Industry damning of NTC registration fee hike


Confluence of rising charges, costs inflation and natural disasters causes dismay

By Ruza Zivkusic | February 28, 2011

The transport industry has slammed the National Transport Commission’s (NTC) decision to increase registration fee charges for heavy vehicles, saying trucking operators are already doing it tough.

The 2.4 percent rise coincides with the road user charge increase of 2.4 percent.

NatRoad Chief Executive Bernie Belacic says now is not a good time to implement the increase as many companies are still struggling to recover from the Queensland’s floods and cyclone.

"Times are not good at all for the transport industry, it’s just another hit on the transport industry," Belacic says.

"Inflation is going up and the transport industry is hugely exposed to labour and fuel costs which have gone up dramatically in the last three to six months.

"It’s going to make business conditions in the transport industry extremely tough and I wouldn’t be surprised to see more transport companies going to the wall simply because they cannot take or afford the ongoing increase in charges.

"It is particularly going to have a big impact on A-trailer charges, they are just way overpriced."

The South Australian Road Transport Association (Sarta)
Executive Director Steve Shearer says many companies are registering their vehicles interstate to avoid registration hikes in South Australia.

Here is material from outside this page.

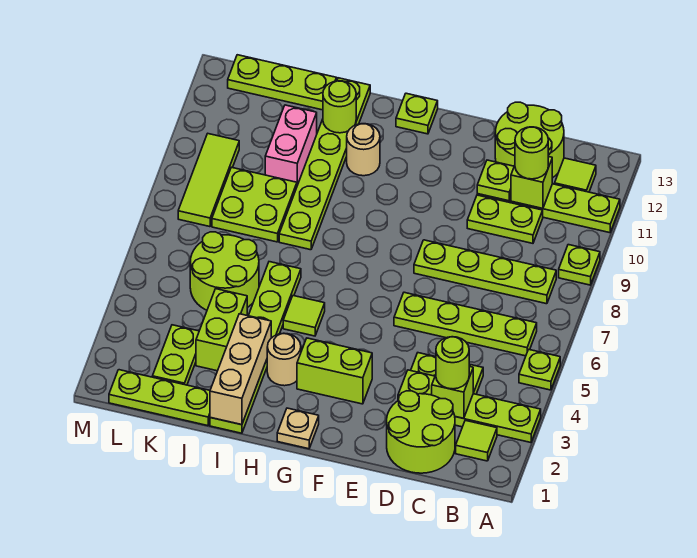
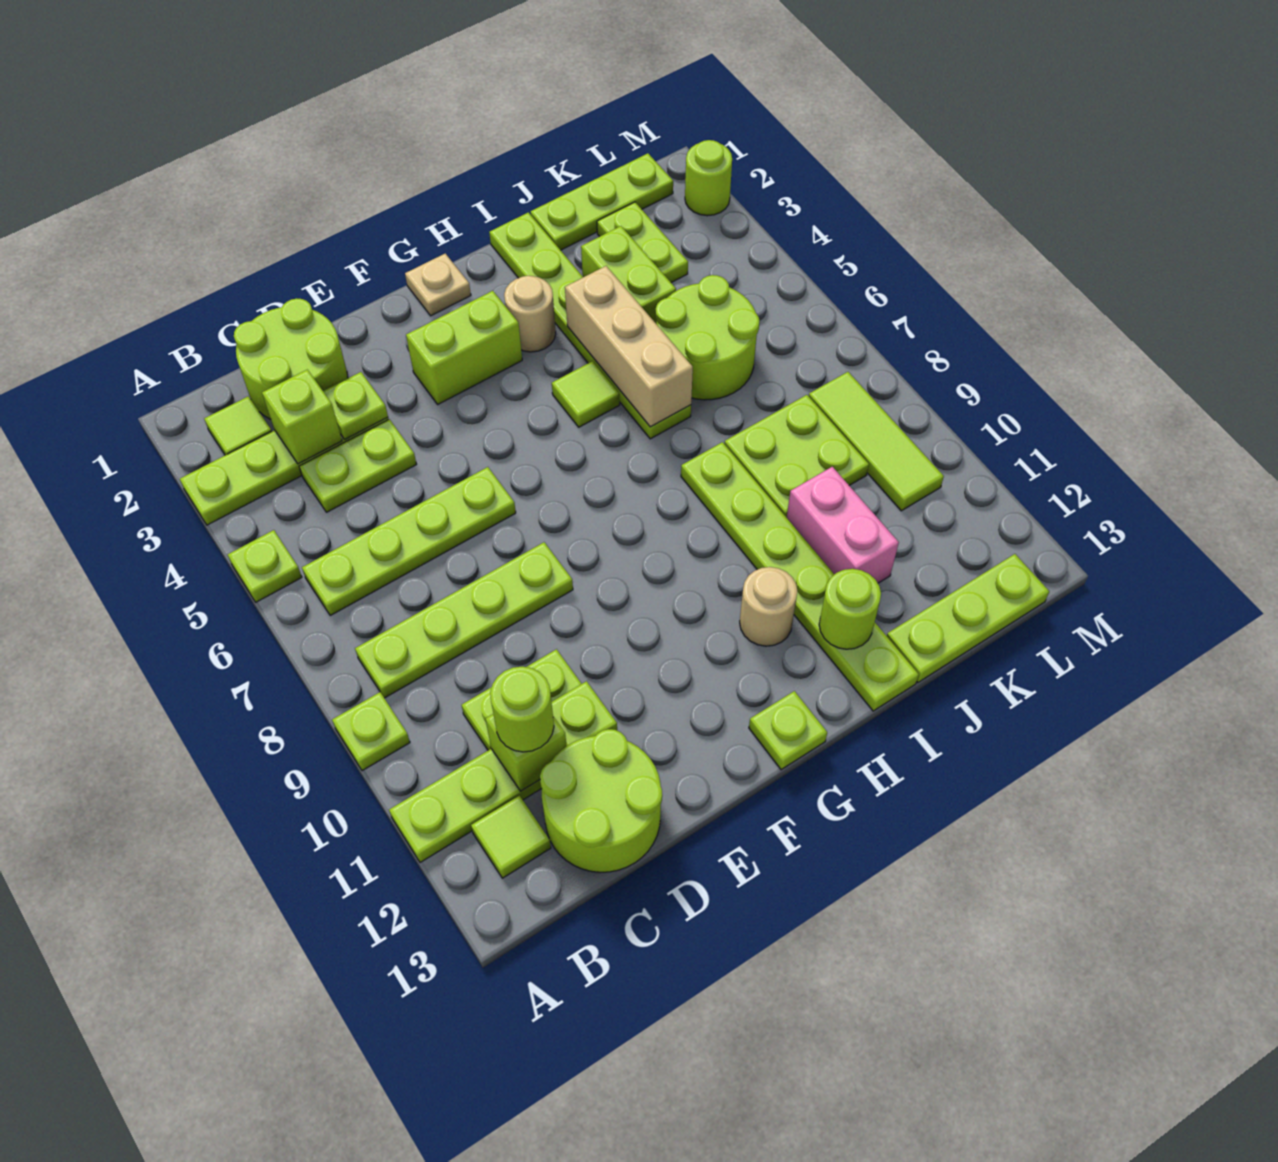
lime round brick C3 level 3 -> lime round brick M2 level 1
tan brick I1:I3 level 2 -> tan brick I4:I6 level 2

"Nobody is happy with the registration fee increases and we’re certainly not happy with the fees on B-doubles," Shearer says.

"I know of at least half a dozen companies, including sizeable companies, who are registering in Western Australia because it’s cheaper, they’re simply paying the lower fee of a difference of $10,000 per trailer.

"If the government doesn’t get realistic about registration fees then they need to understand that the industry will respond by choosing to register at the cheapest place.

"They will have to push the industry away from B-doubles and back to semi-trailers; there will be more trucks on the road, more environmental impacts because there will be more engine pulling the same amount of freight and more congestion and frustration on the road."

He believes the Federal Government needs to deliver a structured fuel-base system that is cost effective.

"They also need to commit to spend all of that money, every cent of it, on the roads," Shearer adds.